Questions to answer:
(A) Please set down the part of the article about the Sixers' Game 7 loss between "The end of a" and "headlight turned off.", inclusive, with no changes.
(B) Resume the article about the Sixers' Game 7 loss, picking up right after its final sentence.

Selected text:
== Segment start ==

Barely 12 hours after Kawhi Leonard’s shot dropped through the net, the 76ers began trickling through the office doors, their faces still hollowed by the season’s premature end. They said one last round of hellos and goodbyes, met with the coaching staff, the medical staff, the front office. And then they were gone — off to face a month-and-a-half of uncertainty and thoughts of what might have been.

“It’s like a bad dream," said backup center Boban Marjanovic, who was standing with baited breath on the bench as Leonard’s buzzer-beating fadeaway bounced through the rim and dispatched the Sixers in Game 7 of the Eastern Conference semifinals on Sunday night in Toronto. “Wake me up, wake me up. ... It was hard to sleep last night.”

The end of a season is always an empty feeling. By the middle of May, the rhythm of the previous eight months can feel like the natural order of things, life ticking with a singular focus on the next night’s game. And then, suddenly, there is nothing left to look forward to: no practice, no shootaround, no film session, no plane flight. When the end arrives did for the Sixers, with a flick of a wrist, and an improbable bounce, it is like a midnight train with its headlight turned off.

“It’s tough to go out like that," free agent-to-be Mike Scott said. “It’s gonna sting for a little bit. Fuel for motivation to get better over the summer. I know I’ll be thinking about that.”

== Segment end ==

Collected data:
== Segment start ==

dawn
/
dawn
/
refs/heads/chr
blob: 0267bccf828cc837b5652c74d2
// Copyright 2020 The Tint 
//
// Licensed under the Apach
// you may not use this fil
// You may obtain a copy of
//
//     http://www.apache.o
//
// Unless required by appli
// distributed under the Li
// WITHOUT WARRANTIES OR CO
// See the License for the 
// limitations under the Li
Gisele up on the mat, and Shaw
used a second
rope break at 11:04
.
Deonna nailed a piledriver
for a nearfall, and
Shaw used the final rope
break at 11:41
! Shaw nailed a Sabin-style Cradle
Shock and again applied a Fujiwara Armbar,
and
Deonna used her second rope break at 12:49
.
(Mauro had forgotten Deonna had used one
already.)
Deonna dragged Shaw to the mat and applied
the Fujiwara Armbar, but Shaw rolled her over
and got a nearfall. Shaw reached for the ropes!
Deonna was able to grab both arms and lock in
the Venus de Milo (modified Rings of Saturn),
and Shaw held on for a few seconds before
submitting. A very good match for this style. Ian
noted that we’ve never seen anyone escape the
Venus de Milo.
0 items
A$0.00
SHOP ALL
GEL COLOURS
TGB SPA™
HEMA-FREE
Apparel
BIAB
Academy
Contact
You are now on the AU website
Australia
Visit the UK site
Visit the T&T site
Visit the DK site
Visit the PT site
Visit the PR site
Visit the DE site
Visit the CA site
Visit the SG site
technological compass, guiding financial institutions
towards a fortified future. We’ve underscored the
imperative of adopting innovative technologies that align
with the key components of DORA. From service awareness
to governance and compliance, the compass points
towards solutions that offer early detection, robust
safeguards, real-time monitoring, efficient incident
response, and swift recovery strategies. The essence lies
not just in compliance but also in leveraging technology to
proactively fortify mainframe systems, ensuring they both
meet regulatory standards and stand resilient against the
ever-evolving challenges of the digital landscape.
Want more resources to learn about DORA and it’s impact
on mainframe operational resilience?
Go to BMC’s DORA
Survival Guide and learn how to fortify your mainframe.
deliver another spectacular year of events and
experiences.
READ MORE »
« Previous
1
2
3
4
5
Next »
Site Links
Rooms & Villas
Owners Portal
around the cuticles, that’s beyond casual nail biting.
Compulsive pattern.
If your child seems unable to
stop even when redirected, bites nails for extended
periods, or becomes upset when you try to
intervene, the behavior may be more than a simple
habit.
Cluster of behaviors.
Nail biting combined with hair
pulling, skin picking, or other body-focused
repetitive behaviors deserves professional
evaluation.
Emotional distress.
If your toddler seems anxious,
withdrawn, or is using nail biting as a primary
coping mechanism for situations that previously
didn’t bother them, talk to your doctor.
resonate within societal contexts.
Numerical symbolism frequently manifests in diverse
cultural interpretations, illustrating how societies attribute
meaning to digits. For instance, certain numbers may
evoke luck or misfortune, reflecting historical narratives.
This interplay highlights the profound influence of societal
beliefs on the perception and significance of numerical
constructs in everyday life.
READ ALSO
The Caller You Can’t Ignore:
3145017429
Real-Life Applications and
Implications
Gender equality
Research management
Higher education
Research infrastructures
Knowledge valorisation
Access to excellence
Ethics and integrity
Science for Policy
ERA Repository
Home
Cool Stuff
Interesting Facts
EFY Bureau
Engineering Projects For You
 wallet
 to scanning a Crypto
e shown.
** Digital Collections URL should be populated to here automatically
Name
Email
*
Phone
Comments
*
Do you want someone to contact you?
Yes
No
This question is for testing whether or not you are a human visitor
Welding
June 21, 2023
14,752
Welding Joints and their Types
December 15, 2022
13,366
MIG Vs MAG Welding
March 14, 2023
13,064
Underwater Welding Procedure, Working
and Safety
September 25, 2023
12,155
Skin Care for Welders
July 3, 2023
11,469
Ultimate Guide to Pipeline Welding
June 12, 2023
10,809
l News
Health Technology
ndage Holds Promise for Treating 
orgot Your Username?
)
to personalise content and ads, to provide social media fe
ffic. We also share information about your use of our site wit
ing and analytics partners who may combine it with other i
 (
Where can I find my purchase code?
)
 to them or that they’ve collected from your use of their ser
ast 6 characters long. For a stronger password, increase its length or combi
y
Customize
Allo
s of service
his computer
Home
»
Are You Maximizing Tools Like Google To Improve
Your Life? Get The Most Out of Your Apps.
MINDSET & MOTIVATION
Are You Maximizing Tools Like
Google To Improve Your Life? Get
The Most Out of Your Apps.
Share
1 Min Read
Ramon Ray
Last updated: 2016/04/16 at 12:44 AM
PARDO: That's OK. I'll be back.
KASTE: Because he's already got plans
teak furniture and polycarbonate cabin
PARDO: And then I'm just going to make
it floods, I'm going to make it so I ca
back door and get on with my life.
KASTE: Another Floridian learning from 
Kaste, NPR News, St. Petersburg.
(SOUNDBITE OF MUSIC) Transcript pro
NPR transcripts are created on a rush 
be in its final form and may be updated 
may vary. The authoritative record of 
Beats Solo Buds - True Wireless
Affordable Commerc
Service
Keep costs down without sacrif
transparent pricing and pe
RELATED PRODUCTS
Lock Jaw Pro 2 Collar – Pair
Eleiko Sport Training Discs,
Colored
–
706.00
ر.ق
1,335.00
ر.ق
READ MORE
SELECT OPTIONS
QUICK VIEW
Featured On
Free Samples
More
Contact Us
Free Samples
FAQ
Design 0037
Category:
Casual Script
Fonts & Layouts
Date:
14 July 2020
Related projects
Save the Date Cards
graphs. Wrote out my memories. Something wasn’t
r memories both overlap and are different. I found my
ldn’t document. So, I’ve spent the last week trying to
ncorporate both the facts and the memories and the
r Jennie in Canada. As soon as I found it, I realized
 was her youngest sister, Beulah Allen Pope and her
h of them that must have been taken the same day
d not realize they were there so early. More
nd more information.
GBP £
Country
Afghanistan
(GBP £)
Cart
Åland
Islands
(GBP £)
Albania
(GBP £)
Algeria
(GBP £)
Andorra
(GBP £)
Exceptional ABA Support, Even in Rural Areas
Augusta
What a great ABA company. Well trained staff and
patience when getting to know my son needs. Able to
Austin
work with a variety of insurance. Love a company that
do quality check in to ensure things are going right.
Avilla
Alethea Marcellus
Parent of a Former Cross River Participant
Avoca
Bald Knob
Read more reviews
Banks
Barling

== Segment end ==

Written answers:
(A)
The end of a season is always an empty feeling. By the middle of May, the rhythm of the previous eight months can feel like the natural order of things, life ticking with a singular focus on the next night’s game. And then, suddenly, there is nothing left to look forward to: no practice, no shootaround, no film session, no plane flight. When the end arrives did for the Sixers, with a flick of a wrist, and an improbable bounce, it is like a midnight train with its headlight turned off.

(B)
» READ MORE: Joel Embiid’s post-game tears caught on television

As the Sixers gathered at their Camden training facility for end-of-season exit interviews on Monday, nobody was in much of a psychological position to consider the voids in front of their faces. Head coach Brett Brown and general manager Elton Brand remained out of sight, deferring their year-end media availabilities to Tuesday. Ben Simmons and Joel Embiid more or less said the things that you would hope they would say, in varying degrees of confession. Embiid spoke at length of a desire to elevate his pursuit of greatness, to improve his body, and his game, and his health. He did so mostly in a general, abstract sense, i.e., he did not pledge himself to a diet of organic plants and carbohydrates or even suggest that a food pyramid should not be built of Shake Shack burgers.

Likewise, Simmons acknowledged the legitimacy of the foremost critique of his game without offering any hint of his plan to rectify it.

Does he think he needs to be able to shoot from outside the paint?


Does he think he needs to get to a point where he attempts more than five shots in a playoff Game 7?


Is his plan still to spend the summer working on that shot with his brother Liam, a former small-school collegiate basketball player and assistant coach?


Hey, the guy has never been long on words.

Likewise, neither Jimmy Butler nor Tobias Harris revealed much about how they expect their impending free agencies to unfold, although Butler left little doubt about what it will take for the Sixers to re-sign him, saying that he expects he’ll “get a max contract anywhere I choose to go.” For what it is worth, Harris did not venture anywhere close to that territory, simply saying that he had yet to think about the upcoming negotiations and deferring to his “representatives.”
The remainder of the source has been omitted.